§ Text under study:
»»

However, the State and Justice Departments opposed S. 2963 and S. 605, based upon their desire to retain the ability to use the NSPA in a limited number of “egregious” cases. Without their support, both bills failed to pass. without any limitations on the scope of the NSPA, the NSPA and its related doctrine of civil forfeiture became the defining cultural property law of the U.S. (Recent attempts to amend the NSPA would have vastly expanded the scope of the NSPA. These include the failed U.S. Terrorism Art and Antiquity Revenue Prevention Act of 2016, or TAAR Act, which, among other things, proposed reducing the threshold of $5,000 value in the NSPA to $50 for cultural property.)

Senator Bob Dole, who worked with Moynihan to reform the N.S.P.A.

As William Pearlstein states in White Paper: A Proposal to Reform U.S. Law and Policy: [vi]

“The disjunction between the two statutes is nowhere more apparent than on this practical, mechanical level.  McClain throws into confusion the validity of the import certification process established under the Implementation Act, a feature that is critical to the integrity of the CPIA.  An importer of Designated Materials who takes the trouble to comply with the “satisfactory evidence” safe harbor under Section 307 or the “published/old collection” safe harbor under Section 312(2) should be dismayed to learn that McClain makes such compliance irrelevant.”

U.S. courts have examined foreign national patrimony statutes in several cases, coming to somewhat different conclusions but essentially laying out criteria that may determine whether a specific national patrimony statute is valid. Key cases include United States v. McClain, Peru v. Johnson,[vii]  and United States v. Schultz. However, whether a foreign statute will qualify as an ownership law for the purpose of a prosecution under the NSPA is not decided until a case comes to trial. However, only a handful of source country laws have been examined in the courts. The uncertainty and expense of a defense leaves U.S. collectors and collecting institutions unwilling to risk opposing a foreign claim. This lack of legal certainty chills individual and museums’ willingness to participate in the global art trade, even when buying from overseas, and even from other museums.[viii]

State and County Level Cases Involving the National Stolen Property Act

Colonel Matthew Bogdanos, USMC, conducts a Pentagon press briefing on Sept. 10, 2003. Author Helene C. Stikkel, U.S. Marine Corps photo.

In addition, U.S. federal and even county-level authorities have implemented ad hoc anti-antiquities trade policies in which civil forfeiture is used to seize objects that are assumed to be “stolen” without proof of the circumstances. U.S. courts have been willing to accept a foreign nation’s patrimony law to define an object as“stolen” under US law.  Authorities have utilized state laws not specifically designed for cultural property matters by adopting the terms of foreign patrimony laws that deem objects as stolen from ownership by the foreign state.

««

§ Work instructions:
- A) Name every court case that the passage on the National Stolen Property Act lists by name.
- B) Quote the passage on the National Stolen Property Act word for word. Begin at the words "State and County" and stop after "the foreign state.".

§ Data for analysis:
»»

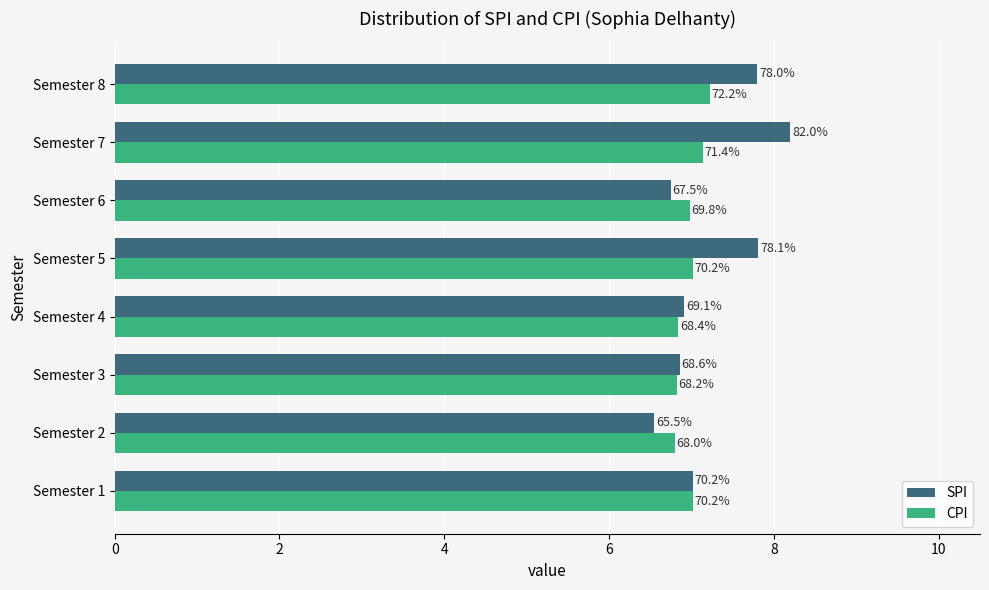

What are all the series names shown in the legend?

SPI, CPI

««
»»

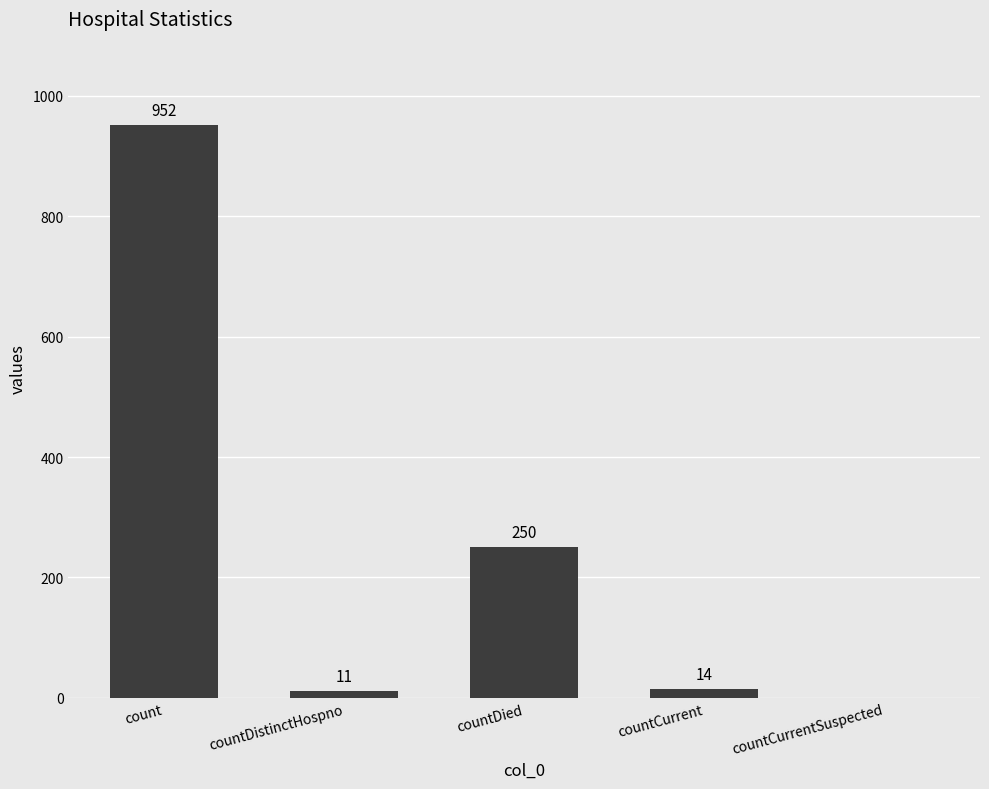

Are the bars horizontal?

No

««
»»

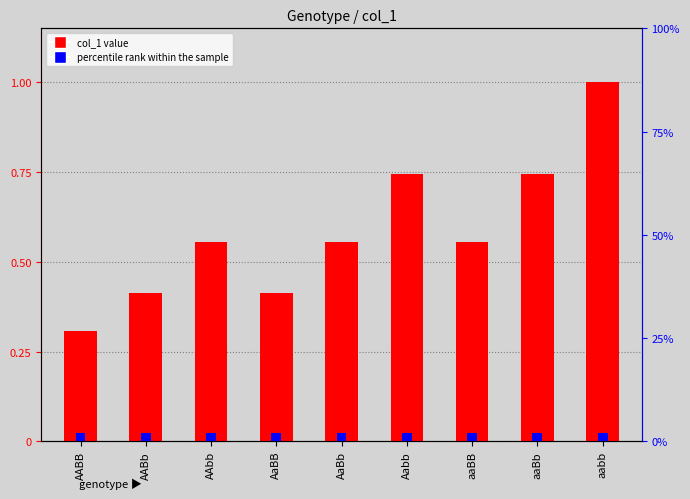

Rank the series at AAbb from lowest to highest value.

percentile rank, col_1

««

§ Outputs in order:
- A) United States v. McClain, Peru v. Johnson, United States v. Schultz

- B)
State and County Level Cases Involving the National Stolen Property Act

Colonel Matthew Bogdanos, USMC, conducts a Pentagon press briefing on Sept. 10, 2003. Author Helene C. Stikkel, U.S. Marine Corps photo.

In addition, U.S. federal and even county-level authorities have implemented ad hoc anti-antiquities trade policies in which civil forfeiture is used to seize objects that are assumed to be “stolen” without proof of the circumstances. U.S. courts have been willing to accept a foreign nation’s patrimony law to define an object as“stolen” under US law.  Authorities have utilized state laws not specifically designed for cultural property matters by adopting the terms of foreign patrimony laws that deem objects as stolen from ownership by the foreign state.